The input Start Marker

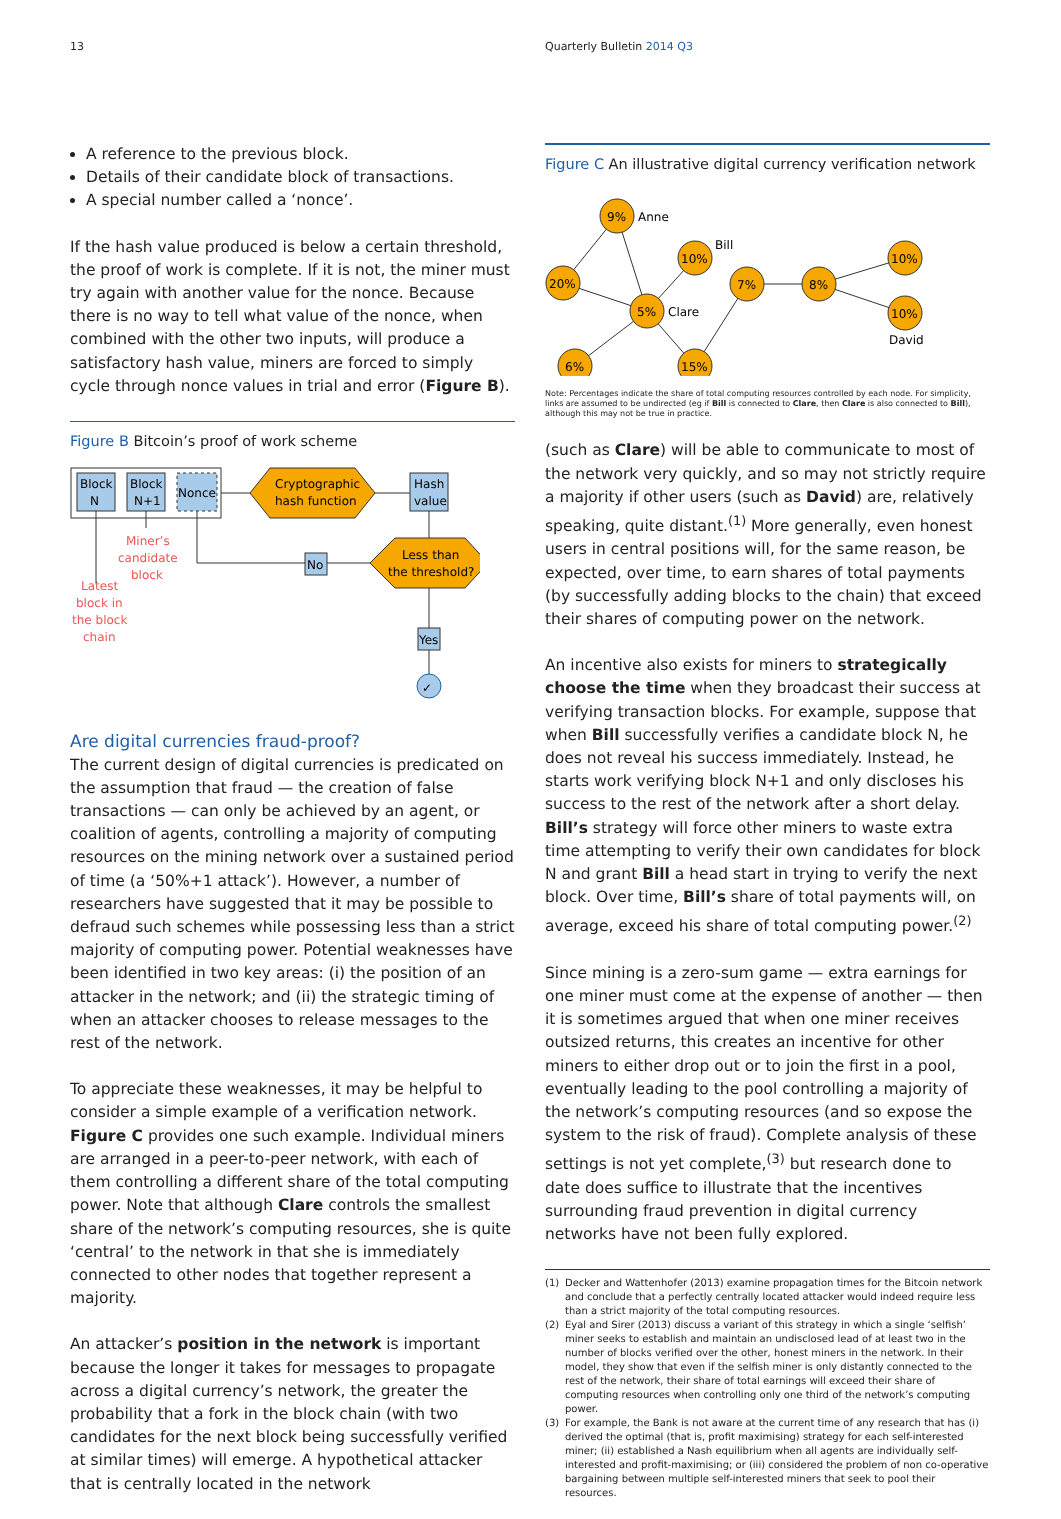13 Quarterly Bulletin 2014 Q3
A reference to the previous block.
Details of their candidate block of transactions.
A special number called a ‘nonce’.
If the hash value produced is below a certain threshold, the proof of work is complete. If it is not, the miner must try again with another value for the nonce. Because there is no way to tell what value of the nonce, when combined with the other two inputs, will produce a satisfactory hash value, miners are forced to simply cycle through nonce values in trial and error (Figure B).
Figure B Bitcoin’s proof of work scheme
Block
N
Block
N+1
Nonce
Cryptographic
hash function
Hash
value
Less than
the threshold?
No
Yes
✓
Miner’s
candidate
block
Latest
block in
the block
chain
Are digital currencies fraud-proof?
The current design of digital currencies is predicated on the assumption that fraud — the creation of false transactions — can only be achieved by an agent, or coalition of agents, controlling a majority of computing resources on the mining network over a sustained period of time (a ‘50%+1 attack’). However, a number of researchers have suggested that it may be possible to defraud such schemes while possessing less than a strict majority of computing power. Potential weaknesses have been identified in two key areas: (i) the position of an attacker in the network; and (ii) the strategic timing of when an attacker chooses to release messages to the rest of the network.
To appreciate these weaknesses, it may be helpful to consider a simple example of a verification network. Figure C provides one such example. Individual miners are arranged in a peer-to-peer network, with each of them controlling a different share of the total computing power. Note that although Clare controls the smallest share of the network’s computing resources, she is quite ‘central’ to the network in that she is immediately connected to other nodes that together represent a majority.
An attacker’s position in the network is important because the longer it takes for messages to propagate across a digital currency’s network, the greater the probability that a fork in the block chain (with two candidates for the next block being successfully verified at similar times) will emerge. A hypothetical attacker that is centrally located in the network
Figure C An illustrative digital currency verification network
9%
Anne
20%
10%
Bill
5%
Clare
6%
15%
7%
8%
10%
10%
David
Note: Percentages indicate the share of total computing resources controlled by each node. For simplicity, links are assumed to be undirected (eg if Bill is connected to Clare, then Clare is also connected to Bill), although this may not be true in practice.
(such as Clare) will be able to communicate to most of the network very quickly, and so may not strictly require a majority if other users (such as David) are, relatively speaking, quite distant.<sup>(1)</sup> More generally, even honest users in central positions will, for the same reason, be expected, over time, to earn shares of total payments (by successfully adding blocks to the chain) that exceed their shares of computing power on the network.
An incentive also exists for miners to strategically choose the time when they broadcast their success at verifying transaction blocks. For example, suppose that when Bill successfully verifies a candidate block N, he does not reveal his success immediately. Instead, he starts work verifying block N+1 and only discloses his success to the rest of the network after a short delay. Bill’s strategy will force other miners to waste extra time attempting to verify their own candidates for block N and grant Bill a head start in trying to verify the next block. Over time, Bill’s share of total payments will, on average, exceed his share of total computing power.<sup>(2)</sup>
Since mining is a zero-sum game — extra earnings for one miner must come at the expense of another — then it is sometimes argued that when one miner receives outsized returns, this creates an incentive for other miners to either drop out or to join the first in a pool, eventually leading to the pool controlling a majority of the network’s computing resources (and so expose the system to the risk of fraud). Complete analysis of these settings is not yet complete,<sup>(3)</sup> but research done to date does suffice to illustrate that the incentives surrounding fraud prevention in digital currency networks have not been fully explored.
(1) Decker and Wattenhofer (2013) examine propagation times for the Bitcoin network and conclude that a perfectly centrally located attacker would indeed require less than a strict majority of the total computing resources.
(2) Eyal and Sirer (2013) discuss a variant of this strategy in which a single ‘selfish’ miner seeks to establish and maintain an undisclosed lead of at least two in the number of blocks verified over the other, honest miners in the network. In their model, they show that even if the selfish miner is only distantly connected to the rest of the network, their share of total earnings will exceed their share of computing resources when controlling only one third of the network’s computing power.
(3) For example, the Bank is not aware at the current time of any research that has (i) derived the optimal (that is, profit maximising) strategy for each self-interested miner; (ii) established a Nash equilibrium when all agents are individually self-interested and profit-maximising; or (iii) considered the problem of non co-operative bargaining between multiple self-interested miners that seek to pool their resources.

The input End Marker

◆ **Work task**: With the string "verification" as the key, filter the data above and show the lines that match.

◆ **Exercise answer**:
To appreciate these weaknesses, it may be helpful to consider a simple example of a verification network. Figure C provides one such example. Individual miners are arranged in a peer-to-peer network, with each of them controlling a different share of the total computing power. Note that although Clare controls the smallest share of the network’s computing resources, she is quite ‘central’ to the network in that she is immediately connected to other nodes that together represent a majority.
Figure C An illustrative digital currency verification network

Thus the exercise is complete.